§ WRITTEN TASK
An exact reproduction of the records is required. Images must be left out.

§ DATA UNDER STUDY

= Beginning of Section =

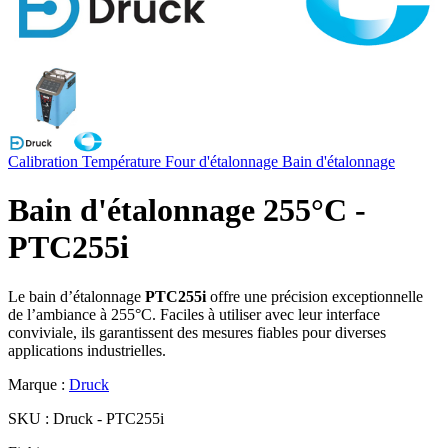
Calibration
Température
Four d'étalonnage
Bain d'étalonnage
Bain d'étalonnage 255°C -
PTC255i
Le bain d’étalonnage
PTC255i
offre une précision exceptionnelle
de l’ambiance à 255°C. Faciles à utiliser avec leur interface
conviviale, ils garantissent des mesures fiables pour diverses
applications industrielles.
Marque :
Druck
SKU :
Druck - PTC255i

= End of Section =

§ REPLY
Calibration
Température
Four d'étalonnage
Bain d'étalonnage
Bain d'étalonnage 255°C -
PTC255i
Le bain d’étalonnage
PTC255i
offre une précision exceptionnelle
de l’ambiance à 255°C. Faciles à utiliser avec leur interface
conviviale, ils garantissent des mesures fiables pour diverses
applications industrielles.
Marque :
Druck
SKU :
Druck - PTC255i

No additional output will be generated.